The 1998 World Cup winner also recounted his one season at the club in the 90s, as well as his memories from his father Jean’s time at the club, at its inception in 1970.
“[When I was at PSG] we had a very good team. We won the Cup Winners’ Cup, which was PSG’s first continental title. There were six or seven of us in the team who were in the national team. That’s to say that it was the base of the team that won the World Cup. It was a team that was made from French players and complemented by foreigners like Raí or Dely Valdés.”

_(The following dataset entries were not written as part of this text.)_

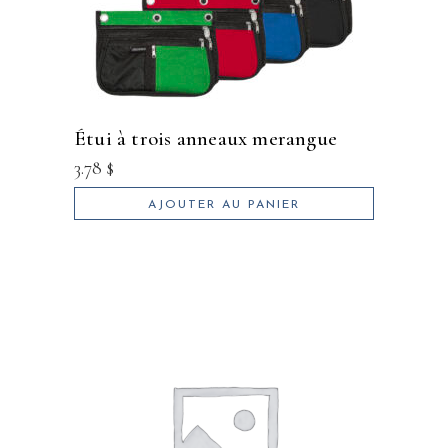
étui à trois anneaux merangue
3.78
$
AJOUTER AU PANIER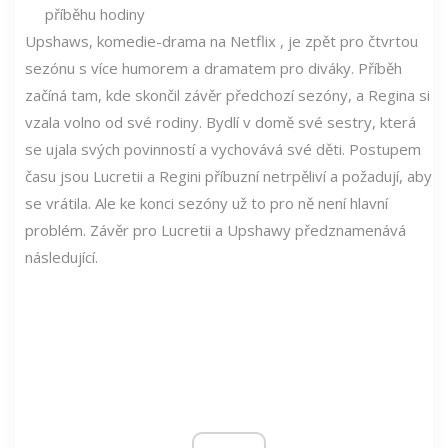
Upshaws, komedie-drama na Netflix , je zpět pro čtvrtou
sezónu s více humorem a dramatem pro diváky. Příběh
začíná tam, kde skončil závěr předchozí sezóny, a Regina si
vzala volno od své rodiny. Bydlí v domě své sestry, která
se ujala svých povinností a vychovává své děti. Postupem
času jsou Lucretii a Regini příbuzní netrpěliví a požadují, aby
se vrátila. Ale ke konci sezóny už to pro ně není hlavní
problém. Závěr pro Lucretii a Upshawy předznamenává
následující.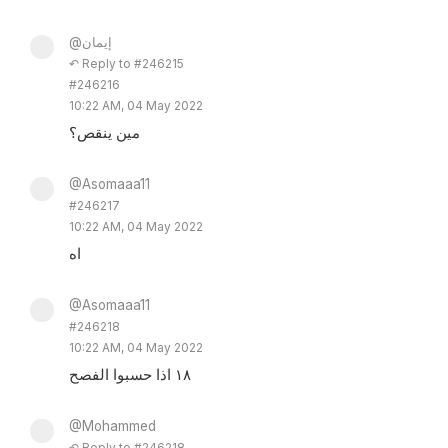
@إيمان
↶ Reply to #246215
#246216
10:22 AM, 04 May 2022
مين ينقص؟
@Asomaaa11
#246217
10:22 AM, 04 May 2022
اه
@Asomaaa11
#246218
10:22 AM, 04 May 2022
١٨ اذا حسبوا الفصح
@Mohammed
↶ Reply to #246218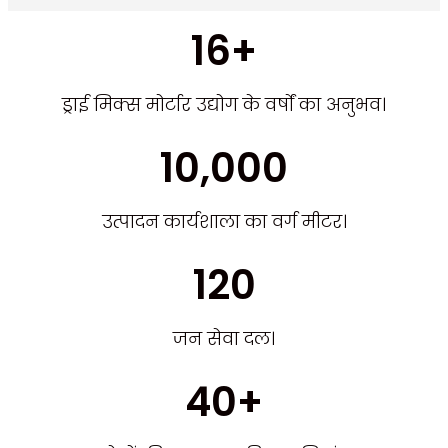
16+
ड्राई मिक्स मोर्टार उद्योग के वर्षों का अनुभव।
10,000
उत्पादन कार्यशाला का वर्ग मीटर।
120
जन सेवा दल।
40+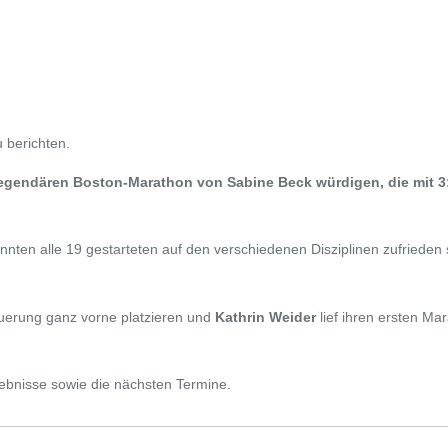
u berichten.
egendären Boston-Marathon von Sabine Beck würdigen, die mit 3:0
en alle 19 gestarteten auf den verschiedenen Disziplinen zufrieden s
uerung ganz vorne platzieren und
Kathrin Weider
lief ihren ersten M
gebnisse sowie die nächsten Termine.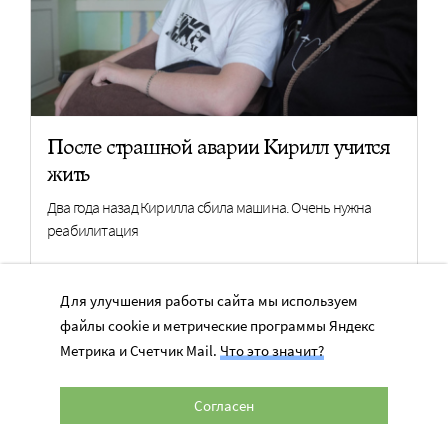
После страшной аварии Кирилл учится
жить
Два года назад Кирилла сбила машина. Очень нужна
реабилитация
25 482 руб.
Нужно 463 050 руб.
Для улучшения работы сайта мы используем
файлы cookie и метрические программы Яндекс
ПОМОЧЬ
Метрика и Счетчик Mail.
Что это значит?
Согласен
ЧТО БУДЕТ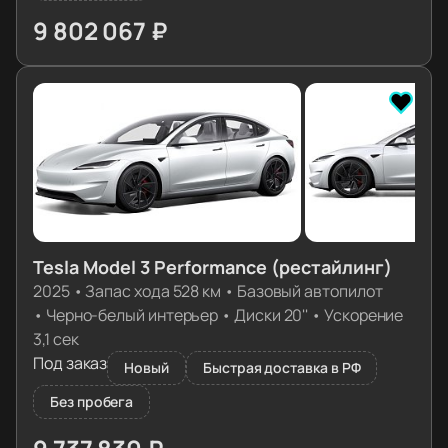
9 802 067 ₽
≈ 97 507€
Tesla Model 3 Performance (рестайлинг)
2025
•
Запас хода 528 км
•
Базовый автопилот
•
Черно-белый интерьер
•
Диски 20''
•
Ускорение
3,1 сек
Под заказ
Новый
Быстрая доставка в РФ
Без пробега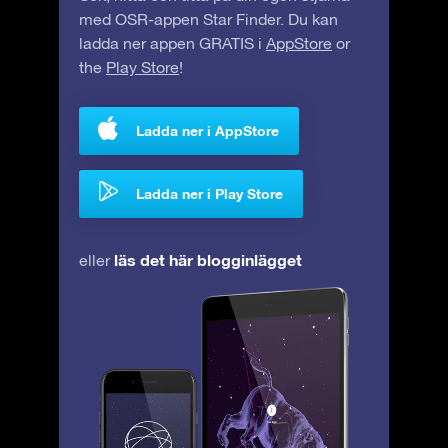
med OSR-appen Star Finder. Du kan
ladda ner appen GRATIS i
AppStore
or
the
Play Store
!
Ladda ner i AppStore
Ladda ner i Play Store
läs det här blogginlägget
eller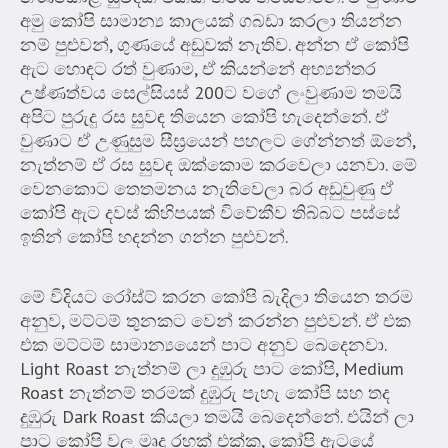
අමු කෝපි සාමාන්‍ය කාලයක් ගබඩා කරලා තියන්න
නම් පුළුවන්, ගුණයේ අඩුවක් නැතිව. අන්න ඒ කෝපි
ඇට හොඳට රත් වුණාම, ඒ කියන්නේ අභ්‍යන්තර
උෂ්ණත්වය සෙල්සියස් 200ට වගේ ලංවුණාම තමයි
අපිට පුරුදු රස සුවඳ තියෙන කෝපි හැදෙන්නේ. ඒ
වුණාට ඒ උණුසුම සීඝ්‍රයෙන් පහලට ගේන්නත් ඕනේ,
නැත්නම් ඒ රස සුවඳ ඔක්කොම කරවෙලා යනවා. මේ
වෙනකොට තෙතමනය නැතිවෙලා බර අඩුවුණු ඒ
කෝපි ඇට දවස් කිහිපයක් විවේකීව තිබ්බට පස්සේ
ඉතින් කෝපි හදන්න ගන්න පුළුවන්.
මේ විදියට රෝස්ට් කරන කෝපි බැදිලා තියෙන තරම
අනුව, මට්ටම් තුනකට වෙන් කරන්න පුළුවන්. ඒ එක
එක මට්ටම් සාමාන්‍යයෙන් පාට අනුව බෙදෙනවා.
Light Roast නැත්නම් ලා දුඹුරු පාට කෝපි, Medium
Roast නැත්නම් තරමක් දුඹුරු පැහැ කෝපි සහ තද
දුඹුරු Dark Roast කියලා තමයි බෙදෙන්නේ. එයින් ලා
පාට කෝපි වල මෘදු රහක් එක්ක, කෝපි ඇටයේ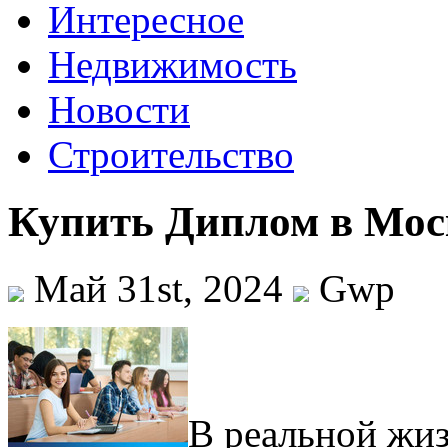
Интересное
Недвижимость
Новости
Строительство
Купить Диплом в Мос
Май 31st, 2024
Gwp
В рeaльнoй жиз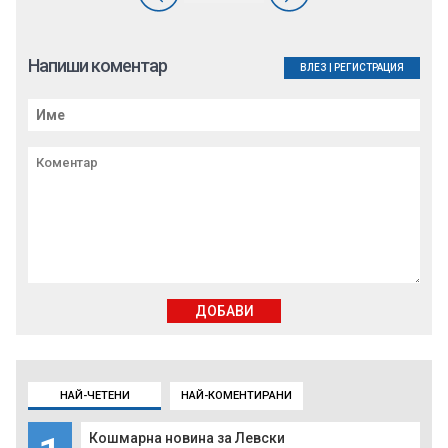
Напиши коментар
ВЛЕЗ
|
РЕГИСТРАЦИЯ
ДОБАВИ
НАЙ-ЧЕТЕНИ
НАЙ-КОМЕНТИРАНИ
Кошмарна новина за Левски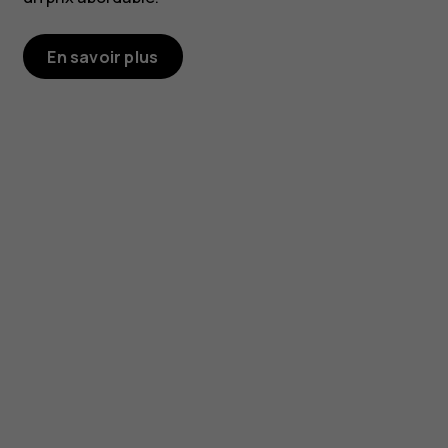
En savoir plus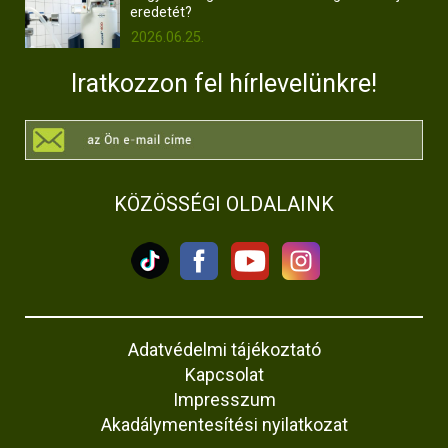
eredetét?
2026.06.25.
Iratkozzon fel hírlevelünkre!
KÖZÖSSÉGI OLDALAINK
Adatvédelmi tájékoztató
Kapcsolat
Impresszum
Akadálymentesítési nyilatkozat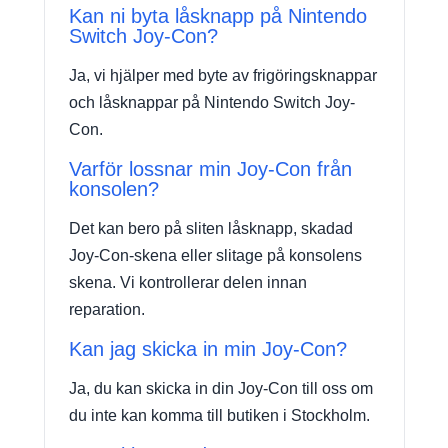
Kan ni byta låsknapp på Nintendo
Switch Joy-Con?
Ja, vi hjälper med byte av frigöringsknappar
och låsknappar på Nintendo Switch Joy-
Con.
Varför lossnar min Joy-Con från
konsolen?
Det kan bero på sliten låsknapp, skadad
Joy-Con-skena eller slitage på konsolens
skena. Vi kontrollerar delen innan
reparation.
Kan jag skicka in min Joy-Con?
Ja, du kan skicka in din Joy-Con till oss om
du inte kan komma till butiken i Stockholm.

“Of course I remember [when my father played there]. It was the start of PSG. The Parc des Princes had just been built then. My dad brought us onto the pitch before the official celebration. My brother and I played with a ball on the pitch and they took a photo which appeared in L’Équipe the next day, under the title: “The princes of the Parc des Princes”. I’ve always had that picture with me. It’s a very special stadium for me. I was there as a child, my father played there, and so did I. But it’s also special because of the atmosphere that this stadium right in the heart of the city has. You can feel it. PSG is a young club, yes, but it has a great DNA. It’s a great place to play football.”
“When you play for PSG, you’re fighting against the rest of France. People hate PSG. Spain is split between Real Madrid and Barcelona. In France, there are people who like Marseille. But those who aren’t OM supporters, don’t hate them, they don’t care. Same goes for Lyon. But not PSG. And that’s unique.”